Parenting and the past and marriage can all feel very weighty. I feel the weight of trying to be who I once was, for him, for us, while also looking at myself in the mirror and realizing that I’m not fully her anymore. I feel the weight of helping them learn to make their beds and put their socks on and teaching them how to be wise with their money and their hearts. It all feels like too much sometimes, like I bit off way more than I can chew and everybody told me so, so long ago, long before I knew her skin, her hands, her curls.

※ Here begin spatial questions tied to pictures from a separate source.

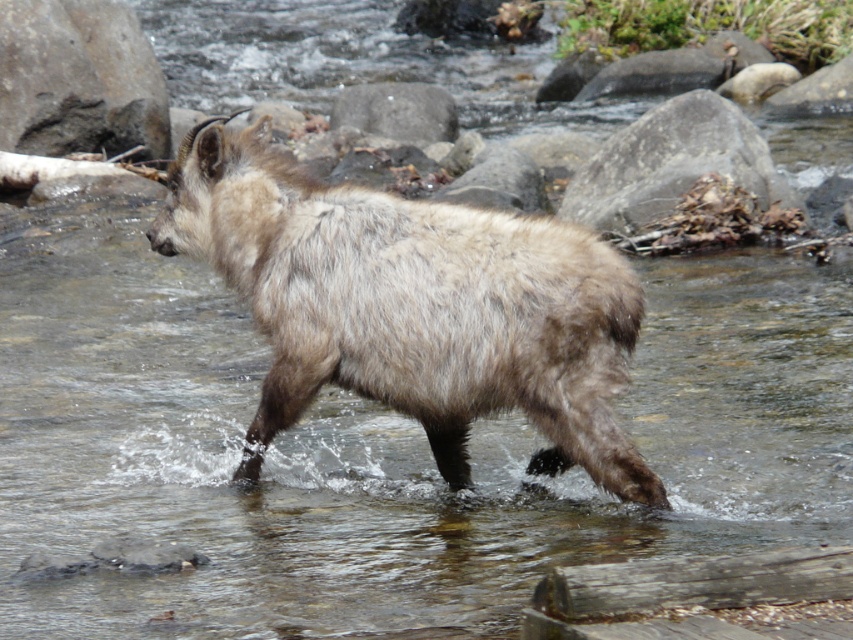
You are a hiker trying to cross the stream in the image. You see two rocks to step on, the gray rock at upper left and the gray rough rock at upper center. Which rock should you step on first if you want to reach the other side?

You should step on the gray rock at upper left first because it is closer to you than the gray rough rock at upper center.

You are a photographer trying to capture the fuzzy brown goat at center and the gray rock at center in the same frame. Based on their sizes, which one should you focus on first to ensure both are in focus?

The fuzzy brown goat at center is much taller than the gray rock at center, so focusing on the goat first will help ensure both are in focus since it is the larger subject.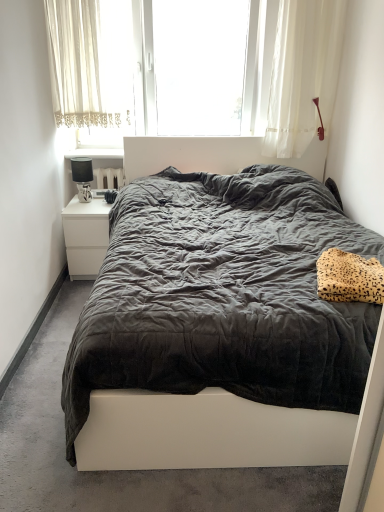
Question: Does white sheer curtain at upper center have a smaller size compared to white sheer curtain at upper left?

Choices:
 (A) yes
 (B) no

Answer: (B)

Question: Is white sheer curtain at upper center wider than white sheer curtain at upper left?

Choices:
 (A) no
 (B) yes

Answer: (B)

Question: Are white sheer curtain at upper center and white sheer curtain at upper left far apart?

Choices:
 (A) no
 (B) yes

Answer: (A)

Question: Considering the relative positions of white sheer curtain at upper center and white sheer curtain at upper left in the image provided, is white sheer curtain at upper center to the left of white sheer curtain at upper left from the viewer's perspective?

Choices:
 (A) yes
 (B) no

Answer: (B)

Question: Can you confirm if white sheer curtain at upper center is bigger than white sheer curtain at upper left?

Choices:
 (A) no
 (B) yes

Answer: (B)

Question: From the image's perspective, would you say white sheer curtain at upper center is shown under white sheer curtain at upper left?

Choices:
 (A) yes
 (B) no

Answer: (B)

Question: From a real-world perspective, is white sheer curtain at upper center positioned over white glossy nightstand at upper left based on gravity?

Choices:
 (A) yes
 (B) no

Answer: (A)

Question: Can white glossy nightstand at upper left be found inside white sheer curtain at upper center?

Choices:
 (A) no
 (B) yes

Answer: (A)

Question: Considering the relative sizes of white sheer curtain at upper center and white glossy nightstand at upper left in the image provided, is white sheer curtain at upper center shorter than white glossy nightstand at upper left?

Choices:
 (A) yes
 (B) no

Answer: (B)

Question: Does white sheer curtain at upper center appear on the right side of white glossy nightstand at upper left?

Choices:
 (A) yes
 (B) no

Answer: (A)

Question: Could you tell me if white sheer curtain at upper center is turned towards white glossy nightstand at upper left?

Choices:
 (A) yes
 (B) no

Answer: (B)

Question: Is white sheer curtain at upper center outside white glossy nightstand at upper left?

Choices:
 (A) no
 (B) yes

Answer: (B)

Question: From the image's perspective, is white glossy nightstand at left above white sheer curtain at upper center?

Choices:
 (A) no
 (B) yes

Answer: (A)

I never knew that it could all be so heavy and hard at times, but I also never knew that newborns smell like fresh sheets and that the day she turned five seemed to come quicker than bedtime some days. I never knew that this is what I want and wanted all along, even when I don’t, and even though it’s not the only thing I want—although I think it must be the most precious of all the things. I never knew that I’d be simultaneously split wide open and shared amongst my people while also craving and searching out an identity of my own. I never knew that curls had weight. But oh, what a good weight that is, what a good weight it all is. Somehow the saltiest things are also the sweetest.